You realise that you are working close to the artwork of God.

I vividly remember one patient

who had two aneurysms.

We had removed about 80 or 90% of the malformation.

And it was just 10% left to remove.

And the one thing you are always taught

is you leave the draining vein,

the vein that is draining all the blood out, until last.

We cut the vein and immediately that vein, you know,

became engorged with blood and stood up erect and everything,

you know, at that point changed.

And it was the one time in my life I felt that this patient

was going to die on the table.

We just had one chance.

Immediately, we just...with everything we can,

working through a pool of blood, you know, just...almost blindly,

took out the last 10% of arteriovenous malformation.

And miraculously, it was like the clouds parted,

the swelling went down, the bleeding stopped and everything was calm.

Aneurysms do call for a very fine, careful dissection.

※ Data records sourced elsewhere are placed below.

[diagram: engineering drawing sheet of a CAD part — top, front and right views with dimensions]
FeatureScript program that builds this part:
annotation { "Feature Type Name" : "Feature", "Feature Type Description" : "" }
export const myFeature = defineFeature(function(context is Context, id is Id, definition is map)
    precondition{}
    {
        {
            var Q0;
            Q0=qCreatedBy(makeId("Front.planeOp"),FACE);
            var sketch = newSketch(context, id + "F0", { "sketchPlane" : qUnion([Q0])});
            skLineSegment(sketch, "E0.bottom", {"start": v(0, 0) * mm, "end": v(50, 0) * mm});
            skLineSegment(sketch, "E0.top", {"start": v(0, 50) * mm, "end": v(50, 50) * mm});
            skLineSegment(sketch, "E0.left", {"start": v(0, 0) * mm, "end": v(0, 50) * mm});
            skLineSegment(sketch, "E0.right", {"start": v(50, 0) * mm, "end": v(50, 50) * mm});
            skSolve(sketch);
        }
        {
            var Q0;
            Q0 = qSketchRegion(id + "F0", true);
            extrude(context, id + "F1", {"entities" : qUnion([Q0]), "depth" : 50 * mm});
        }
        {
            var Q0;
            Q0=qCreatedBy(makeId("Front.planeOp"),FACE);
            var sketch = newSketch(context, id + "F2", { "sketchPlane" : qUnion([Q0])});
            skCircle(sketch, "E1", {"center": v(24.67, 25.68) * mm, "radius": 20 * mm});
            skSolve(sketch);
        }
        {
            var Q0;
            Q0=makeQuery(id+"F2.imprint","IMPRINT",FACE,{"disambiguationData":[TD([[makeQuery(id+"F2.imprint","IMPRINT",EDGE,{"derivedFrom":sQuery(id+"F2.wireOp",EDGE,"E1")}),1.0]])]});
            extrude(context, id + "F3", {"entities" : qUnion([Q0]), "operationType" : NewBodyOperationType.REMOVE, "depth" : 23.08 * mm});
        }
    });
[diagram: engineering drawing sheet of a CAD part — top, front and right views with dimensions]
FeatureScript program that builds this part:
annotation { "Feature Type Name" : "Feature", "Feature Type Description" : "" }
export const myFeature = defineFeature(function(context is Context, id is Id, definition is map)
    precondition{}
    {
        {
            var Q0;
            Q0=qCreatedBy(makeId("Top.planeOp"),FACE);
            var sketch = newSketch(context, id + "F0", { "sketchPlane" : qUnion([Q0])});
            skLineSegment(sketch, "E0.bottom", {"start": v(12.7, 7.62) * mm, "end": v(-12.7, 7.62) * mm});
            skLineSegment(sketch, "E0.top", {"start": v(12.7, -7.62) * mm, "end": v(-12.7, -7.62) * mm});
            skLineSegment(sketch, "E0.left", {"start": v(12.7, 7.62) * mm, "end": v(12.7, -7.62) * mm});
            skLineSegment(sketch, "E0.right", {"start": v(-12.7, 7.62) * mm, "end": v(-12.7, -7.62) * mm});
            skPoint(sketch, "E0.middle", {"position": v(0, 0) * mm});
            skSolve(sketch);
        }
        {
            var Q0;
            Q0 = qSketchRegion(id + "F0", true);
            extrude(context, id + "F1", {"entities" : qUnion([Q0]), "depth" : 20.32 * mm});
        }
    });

It's a bit like bomb disposal work,

except it's the patient's life at risk

rather than the surgeon's.

What's crucial about neurosurgery is not really the operating,

it's the decision-making.

If you get too involved, you can't do the work.

And that is particularly the case, in a way, with aneurysm surgery,

which is this very...

more or less, a make or break operation.

You open the patient's head, you then sort of stalk slowly

and microscopically along the major arteries, underneath the brain.

Then you have this climactic moment when you catch the aneurysm

with a clip and you've got to be very careful

the aneurysm doesn't burst in the process.

If it does burst, then you get an intraoperative rupture.

That's very serious.

There's a high risk the patient will die on the table.

Stop, Dave.

I'm afraid.

Everything about neurosurgery, it's not just life or death,

it's quality of life.

You have even more difficult things, like at the front of the brain,

where damage causes personality change.

And people no longer are the people they were.

My mind is going.

I can feel it.

And what's so weird about that is that the patient themselves

doesn't know that.

My instructor was Mr Langley.

And he taught me to sing a song.

If you'd like to hear it, I can sing it for you.

Yes, I would like to hear it, HAL. Sing it for me.

Many of these people, you know, have suffered social collapse.

They've lost their job, their marriage has broken down

and they're sitting at home on, I don't know, disability pay.

They're intellectually intact but no longer able to function socially.

That's very sad. There's not much you can do to avoid that.

# Daisy, Daisy

# Give me your answer, do. #

The functions of the brain are easily warped by disease and injury.

Memories can be shattered, emotions destabilized.

It's a kind of civil war - body in conflict with mind.

Neil Kitchen is one of the world's most distinguished neurosurgeons.

He is in the process of cutting open a flap of skull bone to gain

access to his patient's brain.

The goal of the operation is to remove a cancerous brain tumour.

He performs his task dispassionately,

like a mechanic fixing damaged machinery.

But this machine, the brain,

is also the vessel of his patient's hopes and fears,

his dreams and his memories.

All that he is.

And consider this,

Mr Kitchen's compassionate skills will at best

grant the man but a few months more to live.

Inevitably, the cancer will prevail.

All this for a few months more, to be with his family.

What clearer confirmation of the value of life?

Than love?

"Do not go gentle into that good night,

"rage, rage against the dying of the light."

Think of what's involved here.

Here is the human brain,

which is a three-pound mass of jelly I can hold in the palm of my hand.

And yet it can contemplate the vastness of interstellar space,

it can contemplate

the meaning of infinity and of numbers,

it can even contemplate itself contemplating,

what we call self-awareness.

It can start introspecting on itself and raise profound questions about

the meaning of its own existence and why it has arrived in this cosmos.

To contemplate the brain is to enter a hall of mirrors.